True cost of borrowing
Typically, the last three numbers- cents on the dollar, total repayment, and the funding cost- tell you the true cost of borrowing. The financing cost informs you how much you will pay in fees, plus any maintenance fees, the origination fee and fixed fee you might have. And the total repayment shows you how much you will repay in total, including the borrowing and financing costs. When it comes to the cents on the dollar, it is the total amount you will pay in fees for every dollar you borrowed. This is a simple process number that assists in elucidate the cost of borrowing. It is useful for comparing the total costs of different loans, even though they have different borrowing amounts.
Steps to reduce short term loan costs
Below are steps to assist you in reducing short term loan costs
- If you think you are going to miss a payment, talk to your lender about it in advance.
- Try to make minimum payments on time every other month. You will avoid late fees and increase your credit score.
- Schedule automatic payments. If you like to make payments manually, you can set a calendar reminder, so you never miss or forget a payment.

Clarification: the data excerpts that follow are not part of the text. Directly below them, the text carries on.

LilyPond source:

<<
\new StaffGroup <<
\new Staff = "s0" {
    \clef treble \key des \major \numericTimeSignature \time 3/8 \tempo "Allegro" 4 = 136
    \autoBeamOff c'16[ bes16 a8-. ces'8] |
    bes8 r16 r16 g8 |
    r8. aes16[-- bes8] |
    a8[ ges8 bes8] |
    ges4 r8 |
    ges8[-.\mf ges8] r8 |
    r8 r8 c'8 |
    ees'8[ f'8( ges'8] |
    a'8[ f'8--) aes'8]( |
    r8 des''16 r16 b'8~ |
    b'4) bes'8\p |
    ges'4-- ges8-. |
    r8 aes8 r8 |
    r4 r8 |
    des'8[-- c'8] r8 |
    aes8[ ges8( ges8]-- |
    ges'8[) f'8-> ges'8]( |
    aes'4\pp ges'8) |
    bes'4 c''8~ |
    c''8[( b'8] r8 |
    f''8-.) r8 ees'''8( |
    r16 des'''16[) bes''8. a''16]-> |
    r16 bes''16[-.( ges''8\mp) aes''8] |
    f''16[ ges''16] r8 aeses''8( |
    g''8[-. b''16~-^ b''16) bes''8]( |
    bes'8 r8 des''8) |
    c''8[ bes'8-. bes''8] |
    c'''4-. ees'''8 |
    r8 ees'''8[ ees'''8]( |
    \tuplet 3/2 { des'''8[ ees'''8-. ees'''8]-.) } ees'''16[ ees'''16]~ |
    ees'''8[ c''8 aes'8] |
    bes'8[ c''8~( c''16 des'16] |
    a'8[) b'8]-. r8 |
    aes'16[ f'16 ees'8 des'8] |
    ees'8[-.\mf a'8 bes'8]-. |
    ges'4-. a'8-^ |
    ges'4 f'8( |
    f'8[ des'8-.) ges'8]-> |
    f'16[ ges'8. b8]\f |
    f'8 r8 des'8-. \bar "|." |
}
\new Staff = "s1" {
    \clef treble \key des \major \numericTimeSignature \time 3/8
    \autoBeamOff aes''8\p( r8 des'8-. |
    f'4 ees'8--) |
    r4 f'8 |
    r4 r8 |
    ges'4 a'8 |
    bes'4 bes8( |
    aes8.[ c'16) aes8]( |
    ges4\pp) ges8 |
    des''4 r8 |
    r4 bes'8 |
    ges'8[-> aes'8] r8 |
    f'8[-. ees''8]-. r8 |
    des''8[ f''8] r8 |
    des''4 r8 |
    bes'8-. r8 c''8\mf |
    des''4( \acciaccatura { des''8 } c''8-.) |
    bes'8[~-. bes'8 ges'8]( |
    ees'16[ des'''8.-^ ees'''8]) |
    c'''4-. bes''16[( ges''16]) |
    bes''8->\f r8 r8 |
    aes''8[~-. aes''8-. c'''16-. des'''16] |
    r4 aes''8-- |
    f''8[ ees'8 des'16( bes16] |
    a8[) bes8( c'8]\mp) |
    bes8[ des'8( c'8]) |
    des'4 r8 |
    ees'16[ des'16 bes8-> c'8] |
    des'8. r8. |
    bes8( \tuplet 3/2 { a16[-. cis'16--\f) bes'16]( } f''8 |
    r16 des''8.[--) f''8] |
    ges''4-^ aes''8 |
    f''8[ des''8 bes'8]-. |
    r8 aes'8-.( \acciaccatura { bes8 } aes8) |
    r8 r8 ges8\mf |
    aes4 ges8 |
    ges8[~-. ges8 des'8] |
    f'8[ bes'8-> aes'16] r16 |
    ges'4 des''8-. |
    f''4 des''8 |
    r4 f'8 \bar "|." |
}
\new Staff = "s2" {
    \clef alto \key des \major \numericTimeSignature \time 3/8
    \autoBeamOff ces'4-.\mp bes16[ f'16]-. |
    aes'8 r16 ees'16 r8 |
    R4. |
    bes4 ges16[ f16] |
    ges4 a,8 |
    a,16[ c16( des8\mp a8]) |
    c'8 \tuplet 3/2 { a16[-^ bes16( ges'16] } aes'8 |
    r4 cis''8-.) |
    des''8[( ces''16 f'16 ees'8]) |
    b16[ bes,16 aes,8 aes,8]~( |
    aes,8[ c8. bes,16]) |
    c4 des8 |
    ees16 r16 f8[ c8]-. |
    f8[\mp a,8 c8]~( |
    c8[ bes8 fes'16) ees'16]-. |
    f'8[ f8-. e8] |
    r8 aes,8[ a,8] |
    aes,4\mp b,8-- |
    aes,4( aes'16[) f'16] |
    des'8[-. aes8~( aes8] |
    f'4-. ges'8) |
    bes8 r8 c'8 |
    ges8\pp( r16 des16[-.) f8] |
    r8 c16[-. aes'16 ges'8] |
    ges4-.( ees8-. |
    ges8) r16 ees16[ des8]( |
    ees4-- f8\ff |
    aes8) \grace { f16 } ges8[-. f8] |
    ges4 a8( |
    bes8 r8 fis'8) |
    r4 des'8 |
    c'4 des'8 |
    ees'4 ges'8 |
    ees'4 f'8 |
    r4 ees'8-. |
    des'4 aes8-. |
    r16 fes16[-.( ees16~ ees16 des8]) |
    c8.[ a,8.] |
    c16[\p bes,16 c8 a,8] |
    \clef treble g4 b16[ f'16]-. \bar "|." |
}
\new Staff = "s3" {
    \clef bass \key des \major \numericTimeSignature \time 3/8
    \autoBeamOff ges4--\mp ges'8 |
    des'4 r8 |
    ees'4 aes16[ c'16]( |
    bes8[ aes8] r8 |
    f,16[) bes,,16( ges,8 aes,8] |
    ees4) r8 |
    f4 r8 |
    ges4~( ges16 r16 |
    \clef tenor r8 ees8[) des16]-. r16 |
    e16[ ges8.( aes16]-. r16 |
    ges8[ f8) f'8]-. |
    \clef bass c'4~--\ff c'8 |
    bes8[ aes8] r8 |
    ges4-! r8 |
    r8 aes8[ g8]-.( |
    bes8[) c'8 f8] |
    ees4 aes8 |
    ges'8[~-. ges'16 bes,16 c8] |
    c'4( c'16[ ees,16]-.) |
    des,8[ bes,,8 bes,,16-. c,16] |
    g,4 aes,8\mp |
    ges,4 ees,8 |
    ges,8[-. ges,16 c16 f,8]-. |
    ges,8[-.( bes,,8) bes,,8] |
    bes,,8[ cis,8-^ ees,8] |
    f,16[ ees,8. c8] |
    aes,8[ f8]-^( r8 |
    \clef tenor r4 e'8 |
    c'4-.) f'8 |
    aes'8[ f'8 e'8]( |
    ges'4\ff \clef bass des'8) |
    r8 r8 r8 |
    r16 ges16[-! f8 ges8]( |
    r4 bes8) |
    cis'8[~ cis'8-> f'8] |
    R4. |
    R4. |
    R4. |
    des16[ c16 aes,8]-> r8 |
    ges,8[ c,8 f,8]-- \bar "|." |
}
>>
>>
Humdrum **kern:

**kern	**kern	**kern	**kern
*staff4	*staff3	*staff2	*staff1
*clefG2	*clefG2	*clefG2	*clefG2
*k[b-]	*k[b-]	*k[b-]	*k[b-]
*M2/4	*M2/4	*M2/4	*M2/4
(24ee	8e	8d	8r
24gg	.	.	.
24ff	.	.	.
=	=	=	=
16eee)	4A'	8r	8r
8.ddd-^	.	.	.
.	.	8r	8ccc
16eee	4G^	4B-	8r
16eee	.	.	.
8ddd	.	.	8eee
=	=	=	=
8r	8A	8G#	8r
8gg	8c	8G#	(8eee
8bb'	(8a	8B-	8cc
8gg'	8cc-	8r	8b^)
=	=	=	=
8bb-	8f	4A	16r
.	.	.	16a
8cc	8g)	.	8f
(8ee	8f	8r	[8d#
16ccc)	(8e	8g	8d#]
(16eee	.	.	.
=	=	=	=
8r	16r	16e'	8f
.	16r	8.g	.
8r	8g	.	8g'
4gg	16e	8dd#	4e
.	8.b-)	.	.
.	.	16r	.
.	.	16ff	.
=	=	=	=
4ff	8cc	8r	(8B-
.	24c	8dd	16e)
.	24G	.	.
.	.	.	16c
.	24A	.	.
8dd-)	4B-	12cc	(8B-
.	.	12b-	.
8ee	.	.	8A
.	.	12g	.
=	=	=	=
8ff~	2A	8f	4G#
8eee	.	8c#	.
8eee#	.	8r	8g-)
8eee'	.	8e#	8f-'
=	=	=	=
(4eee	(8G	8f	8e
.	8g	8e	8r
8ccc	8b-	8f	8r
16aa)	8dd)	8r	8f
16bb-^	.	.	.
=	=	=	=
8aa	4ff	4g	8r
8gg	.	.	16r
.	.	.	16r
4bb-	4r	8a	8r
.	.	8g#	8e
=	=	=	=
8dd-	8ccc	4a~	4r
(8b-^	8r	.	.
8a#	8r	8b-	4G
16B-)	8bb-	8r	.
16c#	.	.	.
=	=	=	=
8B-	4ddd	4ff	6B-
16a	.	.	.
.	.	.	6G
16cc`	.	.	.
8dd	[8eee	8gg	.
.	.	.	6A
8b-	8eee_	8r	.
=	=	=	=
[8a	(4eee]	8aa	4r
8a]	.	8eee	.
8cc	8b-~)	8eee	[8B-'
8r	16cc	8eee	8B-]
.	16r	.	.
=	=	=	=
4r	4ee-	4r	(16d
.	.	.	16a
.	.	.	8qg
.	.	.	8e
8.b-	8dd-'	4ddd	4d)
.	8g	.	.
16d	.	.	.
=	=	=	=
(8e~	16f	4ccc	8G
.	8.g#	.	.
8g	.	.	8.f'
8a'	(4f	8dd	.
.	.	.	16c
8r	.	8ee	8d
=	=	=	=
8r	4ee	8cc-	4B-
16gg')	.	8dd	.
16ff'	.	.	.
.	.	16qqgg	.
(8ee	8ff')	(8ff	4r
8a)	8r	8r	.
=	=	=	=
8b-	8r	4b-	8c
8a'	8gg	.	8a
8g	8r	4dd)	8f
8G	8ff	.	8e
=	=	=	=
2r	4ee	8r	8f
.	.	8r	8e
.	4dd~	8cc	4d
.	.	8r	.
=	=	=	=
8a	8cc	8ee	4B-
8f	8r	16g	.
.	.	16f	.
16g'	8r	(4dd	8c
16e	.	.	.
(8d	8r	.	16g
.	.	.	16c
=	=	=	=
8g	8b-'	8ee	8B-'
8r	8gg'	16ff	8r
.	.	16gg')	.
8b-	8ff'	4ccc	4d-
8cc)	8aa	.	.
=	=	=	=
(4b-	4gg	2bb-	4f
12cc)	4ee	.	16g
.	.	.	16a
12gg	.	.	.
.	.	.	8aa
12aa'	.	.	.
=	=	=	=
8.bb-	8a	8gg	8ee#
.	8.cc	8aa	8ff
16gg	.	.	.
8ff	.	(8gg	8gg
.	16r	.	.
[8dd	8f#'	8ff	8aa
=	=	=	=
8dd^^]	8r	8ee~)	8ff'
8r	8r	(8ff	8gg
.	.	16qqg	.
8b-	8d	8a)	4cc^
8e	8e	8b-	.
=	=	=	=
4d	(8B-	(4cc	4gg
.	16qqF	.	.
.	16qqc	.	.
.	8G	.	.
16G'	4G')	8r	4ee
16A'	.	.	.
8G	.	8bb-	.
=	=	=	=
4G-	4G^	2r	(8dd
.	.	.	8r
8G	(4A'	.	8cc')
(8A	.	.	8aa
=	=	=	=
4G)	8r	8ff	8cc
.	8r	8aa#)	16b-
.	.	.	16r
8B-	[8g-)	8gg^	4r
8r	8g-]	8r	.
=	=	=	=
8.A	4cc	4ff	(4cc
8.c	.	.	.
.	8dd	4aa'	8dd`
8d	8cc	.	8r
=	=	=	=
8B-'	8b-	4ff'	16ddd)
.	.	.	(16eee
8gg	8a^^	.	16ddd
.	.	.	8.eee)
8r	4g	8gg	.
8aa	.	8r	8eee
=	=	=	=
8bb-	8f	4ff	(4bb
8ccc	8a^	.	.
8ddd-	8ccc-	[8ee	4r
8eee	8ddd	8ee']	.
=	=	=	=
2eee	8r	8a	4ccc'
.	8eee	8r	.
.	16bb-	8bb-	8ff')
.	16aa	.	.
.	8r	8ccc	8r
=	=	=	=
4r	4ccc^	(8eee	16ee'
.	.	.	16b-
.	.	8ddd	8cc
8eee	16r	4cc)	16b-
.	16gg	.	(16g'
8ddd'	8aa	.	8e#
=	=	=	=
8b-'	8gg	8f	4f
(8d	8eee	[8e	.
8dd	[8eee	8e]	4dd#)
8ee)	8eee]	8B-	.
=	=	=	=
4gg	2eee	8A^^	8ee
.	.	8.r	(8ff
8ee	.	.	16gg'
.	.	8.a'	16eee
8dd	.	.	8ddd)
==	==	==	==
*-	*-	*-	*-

- Identify where your lender stands on early payment. Some lenders will provide you a modest discount for paying off your loan early, whereas others might adopt prepayment penalties. Before you rush to make advance payments, request your lender about any discounts and potential penalties to your short term loan.
Is a short term business loan the best finding option for my business?
Now that you have learned how to calculate short term loan interest and have determined what your loan will cost, it is time to evaluate if it is the best funding option for your business. Like the name suggests, a short term loan is paid off much faster than a traditional term loan. The shortened structure has its consequences- some bad and some good. In some situations, short-term loans can be the right type of funding for a business. Access to cash is essential for any small business owner. And if you are confident that what you are using the short-term financing will pay profit in the end, then short term debt is worth the expensive debt.